━━━━━ SOURCE DOCUMENT

AAFP CEO/EVP Shawn Martin said that in March only 13% of AAFP members were providing video or telephone visits, but by May 94% of members were regularly doing so, aided by sweeping, temporary policy changes that eased regulatory and reimbursement barriers that had inhibited the growth of telemedicine. The Academy has created numerous resources to assist members with telemedicine.
A survey of Academy members found that more than 80% of family physicians started providing virtual visits for the first time during the pandemic, and nearly 70% expressed interest in continuing providing virtual care beyond the crisis.
Cullen said successfully advocating for increased payments for telephonic evaluation and management services to match those of regular, in-office E/M visits has been the Academy’s biggest accomplishment related to pandemic thus far.
“That was essential at that moment in time,” he said.
Martin said the Academy is advocating for broadband expansion to improve health care access in rural areas, and the Academy is expressing concern with commercial insurers who are taking steps to reinstate cost-sharing for telehealth visits.

━━━━━━━━━━
━━━━━ DATASET EXCERPTS

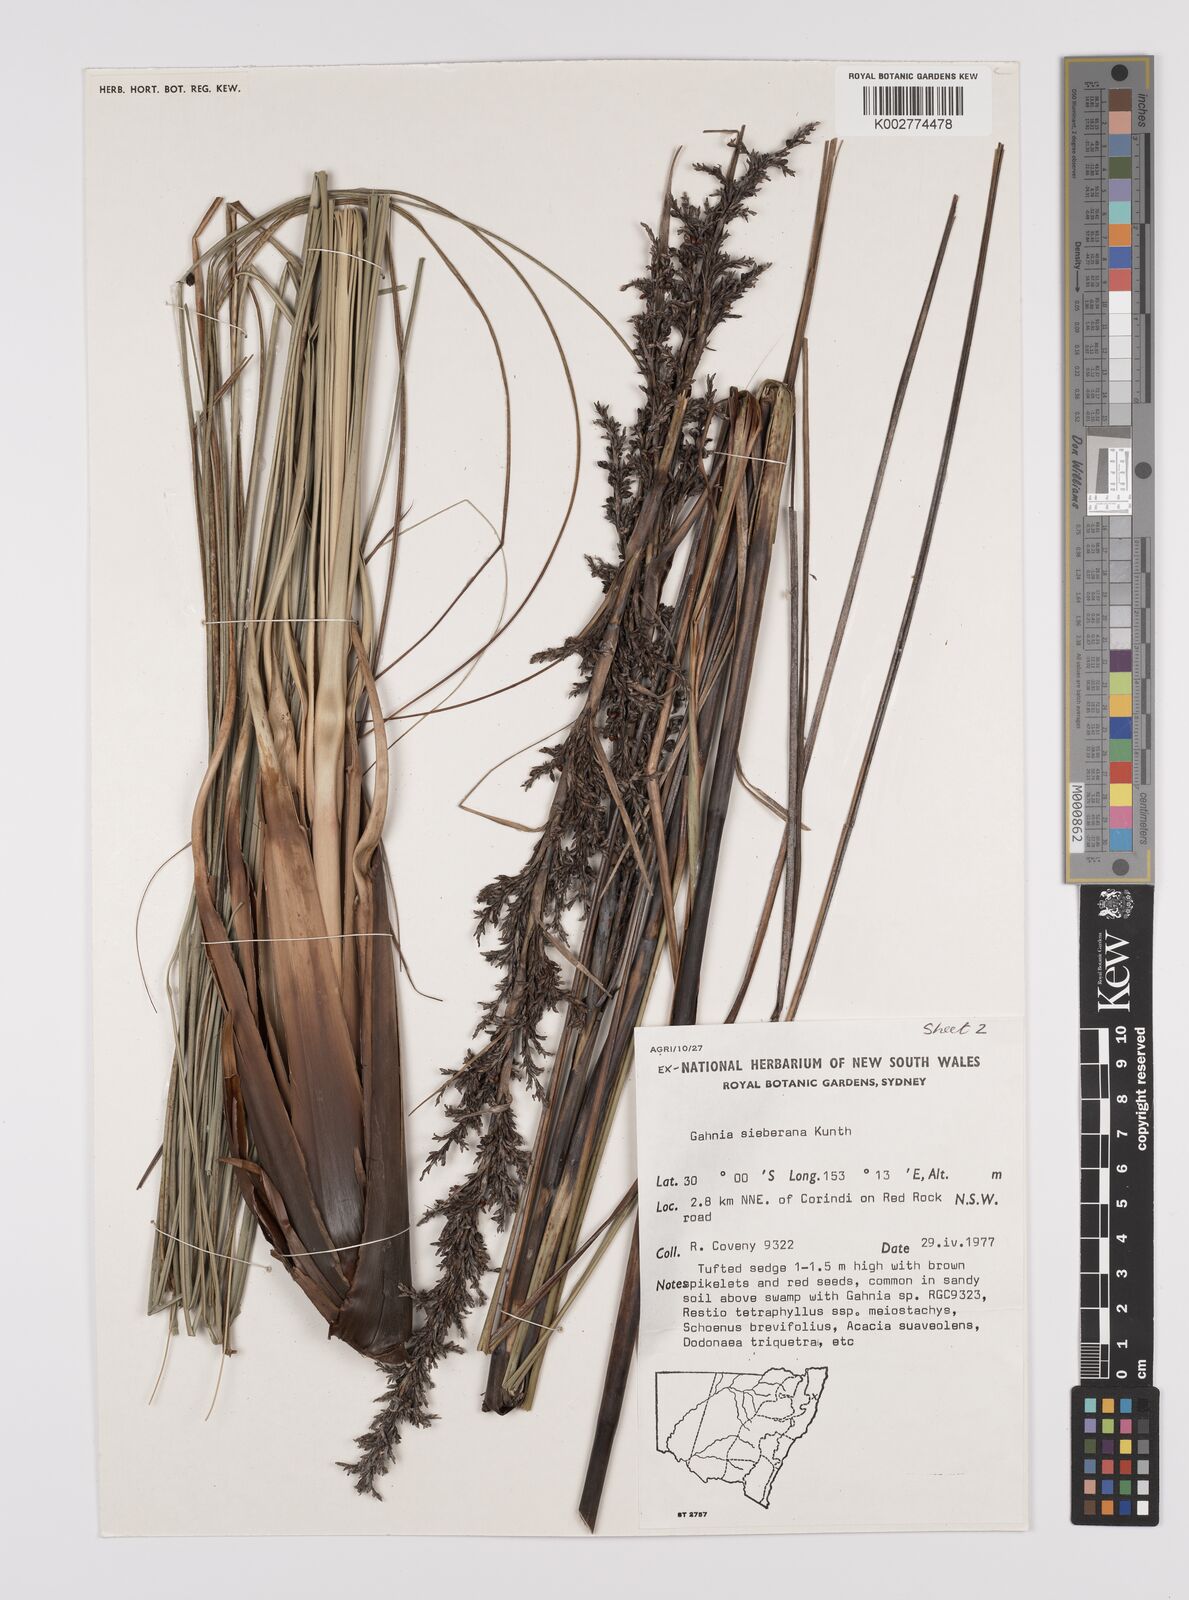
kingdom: Plantae
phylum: Tracheophyta
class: Liliopsida
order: Poales
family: Cyperaceae
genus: Gahnia
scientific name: Gahnia sieberiana
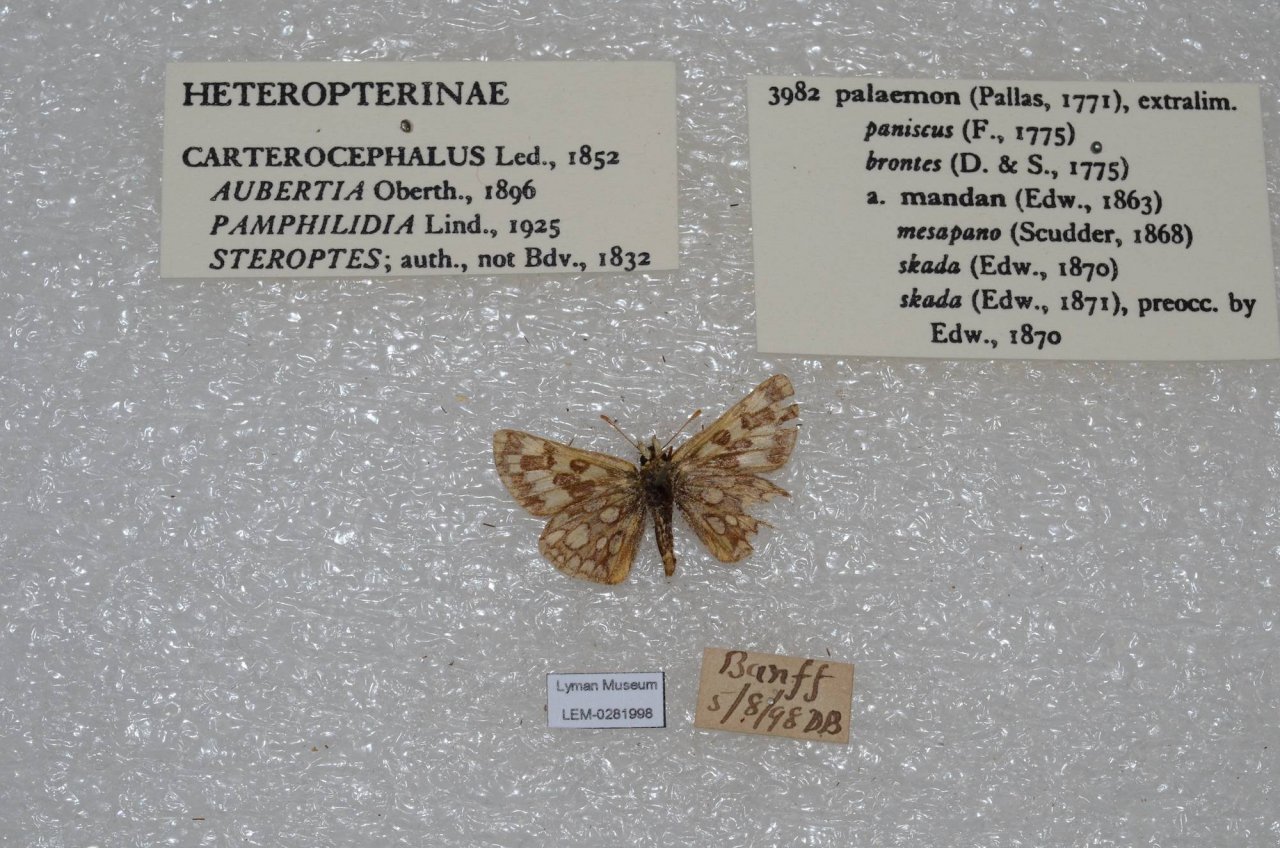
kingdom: Animalia
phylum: Arthropoda
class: Insecta
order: Lepidoptera
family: Hesperiidae
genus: Carterocephalus
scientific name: Carterocephalus palaemon
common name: Chequered Skipper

━━━━━━━━━━

◆ **STUDY QUESTIONS**:
a. Repeat the stretch from "Martin said the" through "for telehealth visits." in the telemedicine text word for word.
b. Pick up the passage on family physicians and telehealth during the pandemic and write what comes after its last sentence.

◆ **RESPONSES PER TASK**:
a.
Martin said the Academy is advocating for broadband expansion to improve health care access in rural areas, and the Academy is expressing concern with commercial insurers who are taking steps to reinstate cost-sharing for telehealth visits.

b.
Cullen said the Academy is monitoring companies entering the market that are focused solely on offering telemedicine care.
“I just signed a letter about this yesterday,” Cullen said. “As a new adopter of telemedicine, starting in March, I found that if I know a patient my care for them is much better than if I’ve never met them. We’ve been talking a lot about longitudinal, comprehensive care and how important that is for outcomes. I think we’re going to see that in telemedicine as well. We’ve been very vocal in sharing this viewpoint in D.C.”
AAFP President Gary LeRoy, M.D., of Dayton, Ohio, said CMS revisions to the office visit E/M documentation and coding guidelines – which include a 13% payment increase and are scheduled to take effect Jan. 1 – will be “monumental.”
“These changes are intended to reduce administrative burden as well as increase the amount of time you can spend with patient,” LeRoy said. “This is why we went into medicine in the first place – we want to make a difference and spend time with patients. This gives us added opportunities to do that.”
In addition to an increase in the relative values for office visit E/M codes, there also will be an “add-on code” for visit complexity.
“This code will be used for most primary care visits,” said LeRoy, who added that the AAFP is advocating for uniform adoption of the changes across all payers, both public and private. “Very few of our patients come in for just one thing.”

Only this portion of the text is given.